- Associated Press - Friday, February 9, 2018

PANAMA CITY, Fla. (AP) - The conversation started innocently enough.

Panama City Beach police Lt. J.R. Talamantez, posing as a 13-year-old girl named Tiffany, logged onto Omegle, a website that connects two strangers anonymously and at random to talk or video chat. The website bills itself as “a great place to meet friends,” but Talamantez wasn’t looking for friends. He wanted to show Bay District School Board members, district staff and principals of the district’s 37 schools how easy it is to encounter and engage online with sexual predators.

After entering “kids” as an interest for Tiffany, Talamantez and the audience dove in. And it didn’t take long.

The first person they connected with said his name was Nick. He said he was from North Carolina. After asking how old Tiffany was, he said he was 18, asking “is that okay?” Tiffany replied it was fine.

“Well, I bet you’re very pretty, Tiffany,” he wrote back.

“What you’re going to see here is the precursor to grooming,” Talamantez explained, leaving the chat. “These guys will say all the right things at the right time. Your kids are going to continue that conversation.”

But, for school board members and district staff to truly understand the danger children were facing on the internet, the types of people who at times have unmonitored and unfiltered access to them, Talamantez had to take them deeper. So he switched to the video chat room.

Most of the adults in the room already knew what was coming, but seeing it, and seeing it so quickly, provoked a reaction from just about all of them. With a piece of paper over his webcam so the people they were chatting with couldn’t see him, Talamantez connected with strangers, one after the other, to the same result - men, mostly naked, usually touching themselves in a graphic manner. Sometimes they started right away. Sometimes they waited until after Talamantez said he was 13 years old.

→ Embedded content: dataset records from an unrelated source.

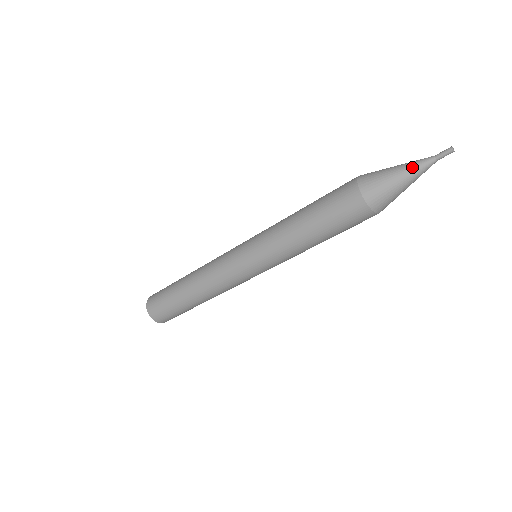
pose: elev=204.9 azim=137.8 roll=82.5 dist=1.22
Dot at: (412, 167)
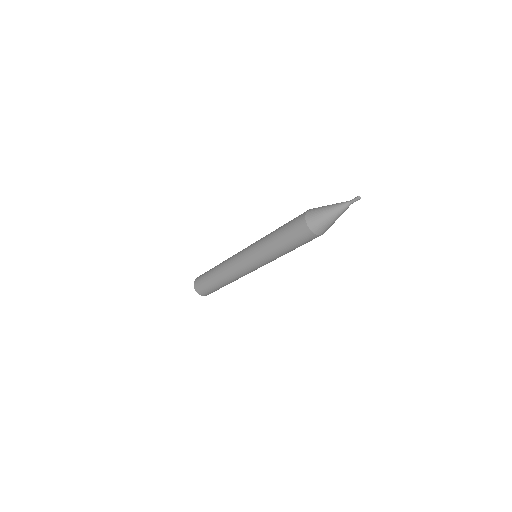
Dot at: (336, 207)
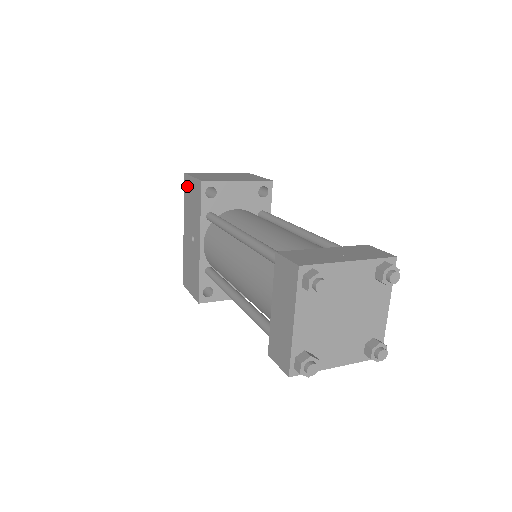
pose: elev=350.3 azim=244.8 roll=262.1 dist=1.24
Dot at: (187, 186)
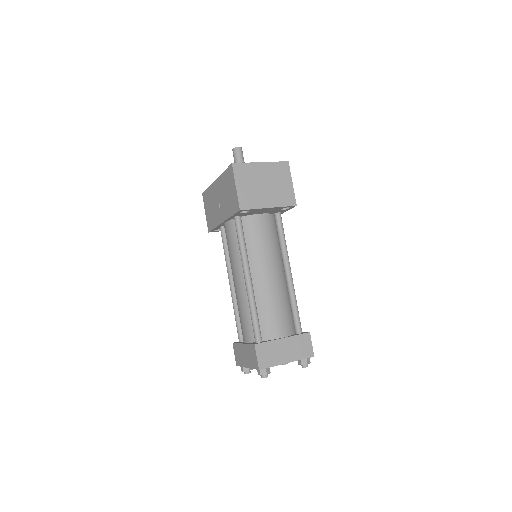
Dot at: (230, 176)
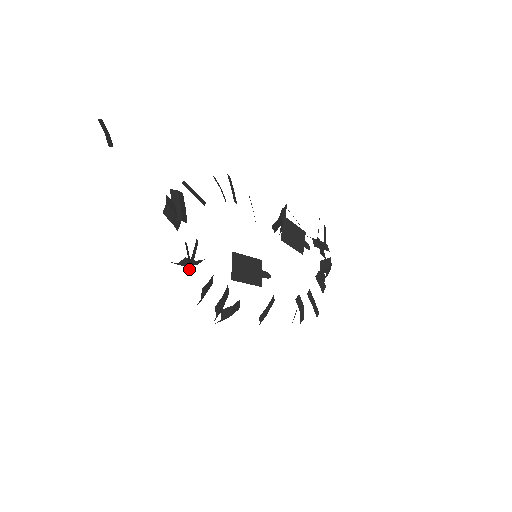
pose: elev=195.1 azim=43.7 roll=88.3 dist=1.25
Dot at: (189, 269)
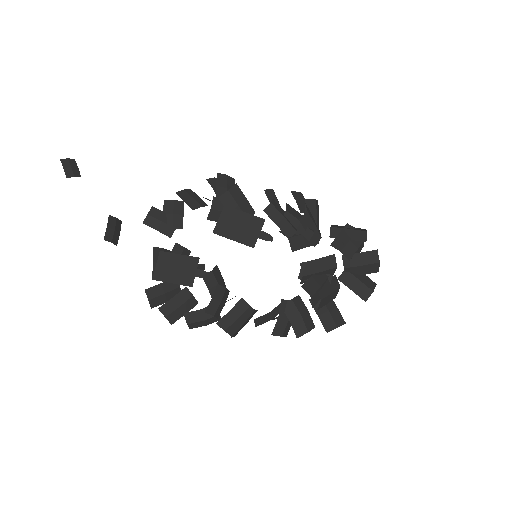
Dot at: (152, 272)
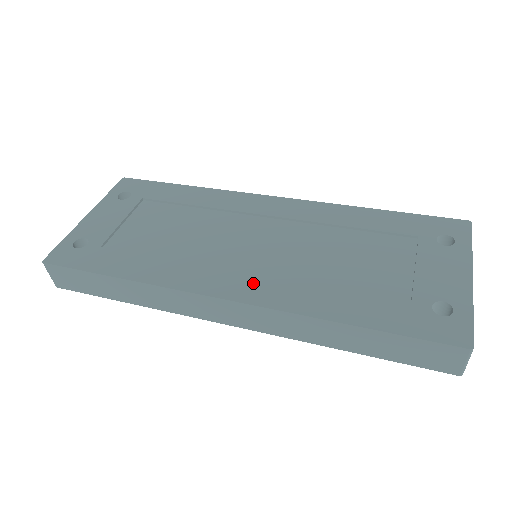
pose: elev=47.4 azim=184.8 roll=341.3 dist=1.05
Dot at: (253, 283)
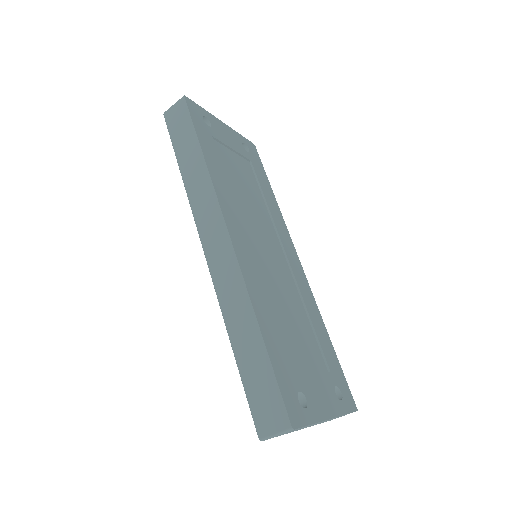
Dot at: (247, 253)
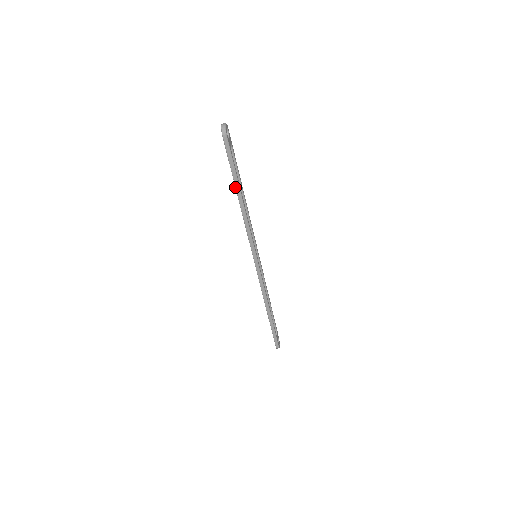
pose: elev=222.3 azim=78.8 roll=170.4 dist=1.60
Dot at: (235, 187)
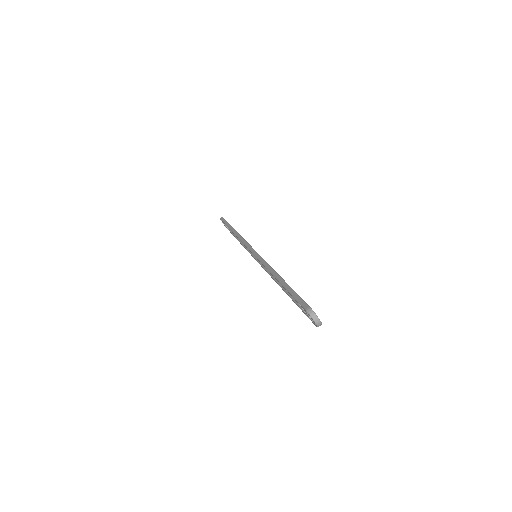
Dot at: occluded
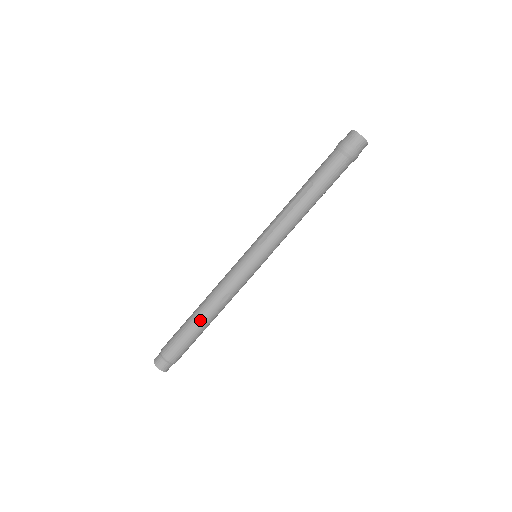
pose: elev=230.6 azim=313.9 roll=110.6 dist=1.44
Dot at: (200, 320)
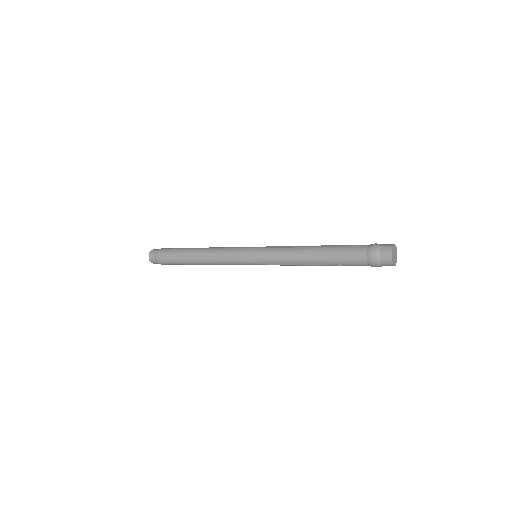
Dot at: (192, 251)
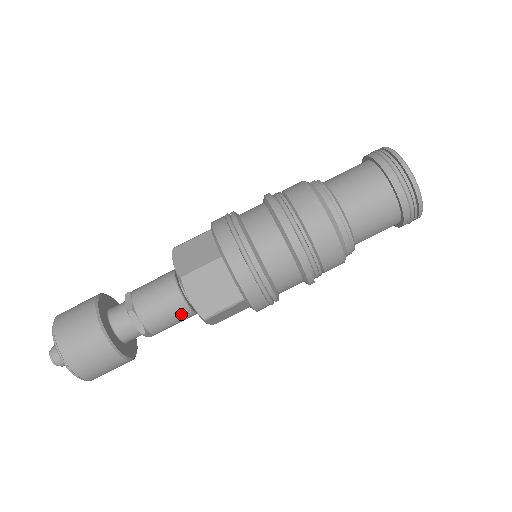
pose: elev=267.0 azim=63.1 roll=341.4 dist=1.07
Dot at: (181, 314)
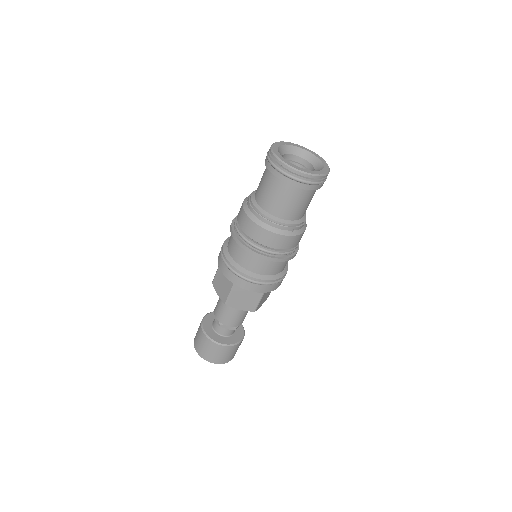
Dot at: (244, 311)
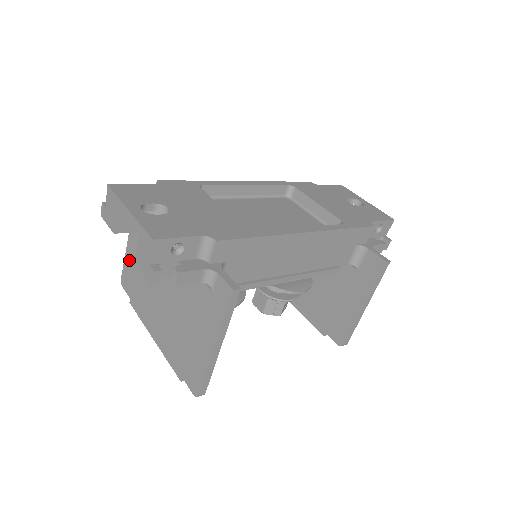
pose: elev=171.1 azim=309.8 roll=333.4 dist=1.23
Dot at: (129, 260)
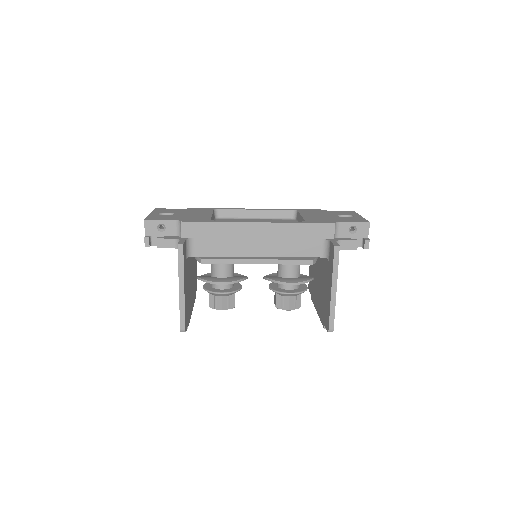
Dot at: occluded
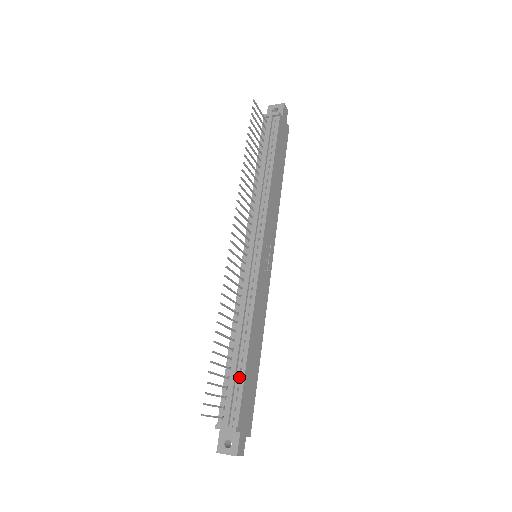
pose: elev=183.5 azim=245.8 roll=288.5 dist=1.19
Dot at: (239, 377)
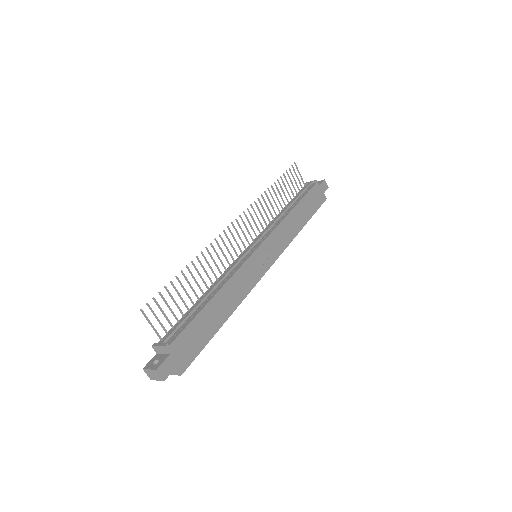
Dot at: (193, 316)
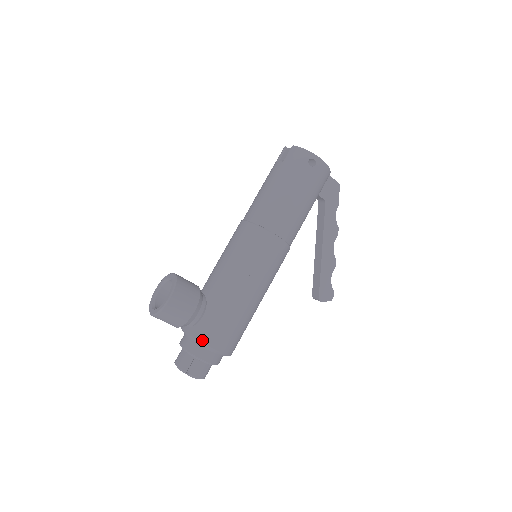
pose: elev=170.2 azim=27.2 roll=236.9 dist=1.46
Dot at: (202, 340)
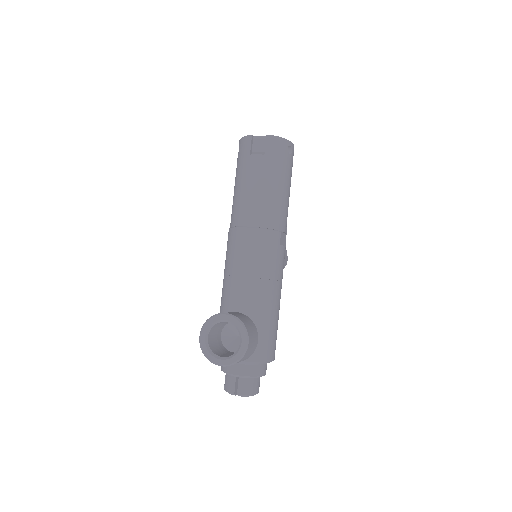
Dot at: (264, 360)
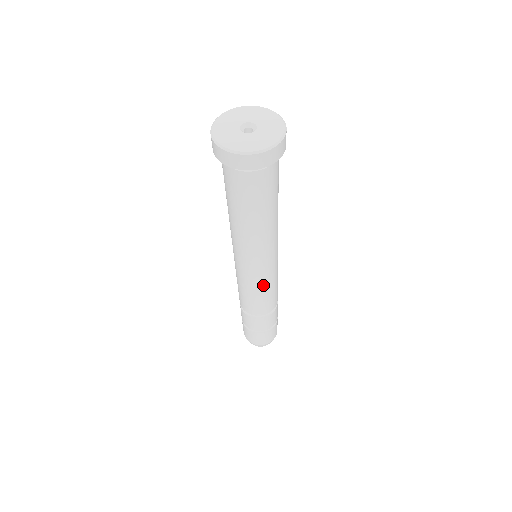
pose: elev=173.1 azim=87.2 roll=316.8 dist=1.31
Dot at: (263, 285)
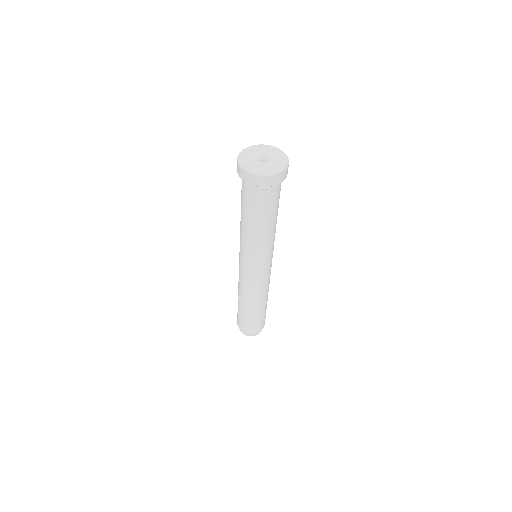
Dot at: (255, 279)
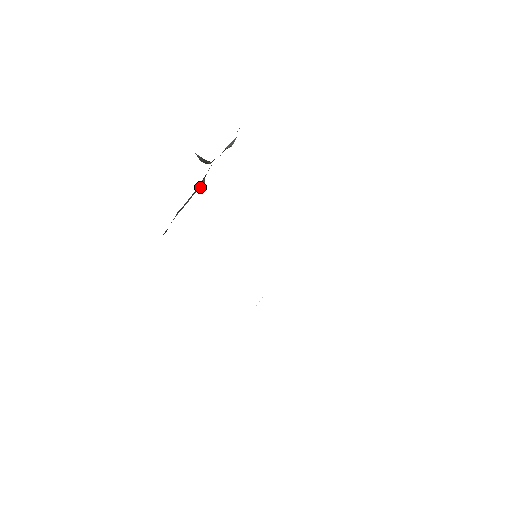
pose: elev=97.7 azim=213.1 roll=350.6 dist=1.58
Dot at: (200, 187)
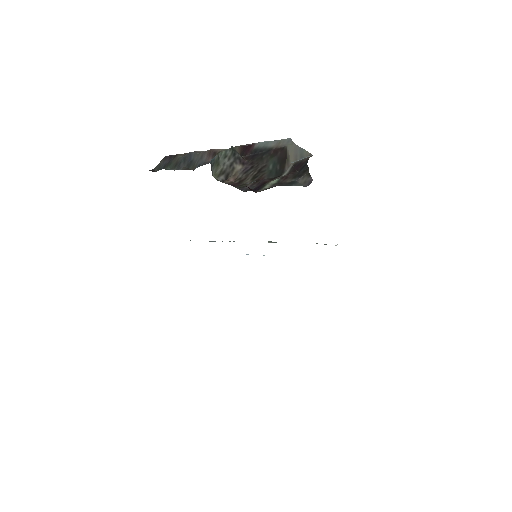
Dot at: occluded
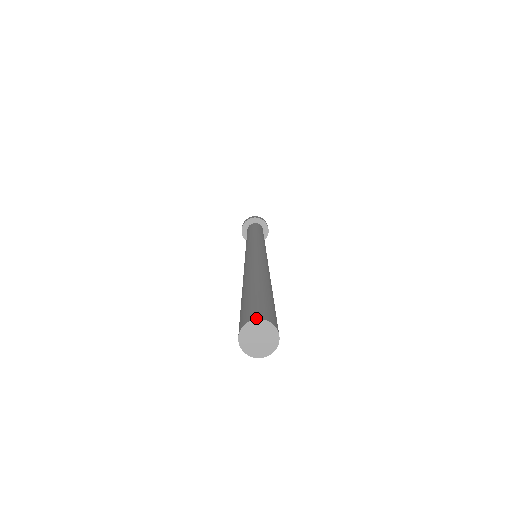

“I told him I’m 13 and he’s still here,” Talamantez said. “There is no code to get in here. This is a regular, dot-com website.”

Talamantez has given his presentation, Parents Against Predators, at several schools in the district, aimed mostly at arming parents with tools to protect their children from online predators, a task that is growing monumentally more difficult as new, anonymous social media sites and phone applications are launching and gaining steam in schools. Tuesday’s workshop, which also tackled cyberbullying and drug use, was meant to loop in educators on what they need to look out for, and what their students often are subjected to in their digital lives.

“Your kids? There’s two of them. The one you see in front of you and the one that lives in here,” Talamantez stated, holding up his phone. “The person in here, you don’t know.”

Pointing district staff to a website, safesmartsocial.com, Talamantez recommended educators familiarize themselves with different apps, what they look like and what they do. The apps are color-coded based on how safe they are for children and teenagers. Some, including Facebook and Instagram, were given the green go-ahead, because they can have parental locks and filters and can be monitored. Others, such as AfterSchool, with an icon that looks like a tiger with sunglasses and connects users to an anonymous chat room specifically for the user’s middle or high school, earn a red rating. And still other apps, such as Private Photo (Calculator, are disguised as something as pedestrian as a calculator, but are actually a secret storage file for photos and messages.

In addition to potentially exposing students to online predators, Talamantez said many of the apps also leave them open to online bullying. Apps like Sarahah, which lets users anonymously text other people in their address book with the caveat that the receiver can’t respond, played heavily in the recent suicide of Surfside Middle School student Gabriella Green, Talamantez said.

“The things I’ve seen that our kids are saying, it breaks my heart,” he said. “The kids won’t delete it, because then they can’t use it. We can’t make the claim, ’Oh, just don’t look at it.’ It goes way deeper than that.”

The school board later heard a presentation from Lt. Kevin Francis, head of narcotics for the Bay County Sheriff’s Office, that normally is geared toward high school students to warn them about the dangers of drugs most commonly seen in the area and the consequences, both physical and criminal, of using them.

Jerry Tabatt with CrimeStoppers and Lt. Myron Guilford, who oversees the school resource deputies in Bay District Schools, also gave a presentation about bullying that Tabatt is hoping to take to all the middle and high schools this year, as well as some elementary schools. He said the district shares with students an anonymous CrimeStoppers tip line they can use to report bullying or other incidents, and those tips usually will make their way back to the appropriate SRD within about 30 seconds. He said currently, there about 42 apps largely used in schools that allow students to message each other anonymously.

“We need to figure out ways together that we can stop these apps from harming these kids,” Tabatt said.

Talamantez and Tabatt will lead a Parents Against Predators and Cyberbullying seminar at 6:30 p.m. Feb. 15 at Majestic Beach Resort, 10901 Front Beach Road, Panama City Beach, which both parents and children are encouraged to attend.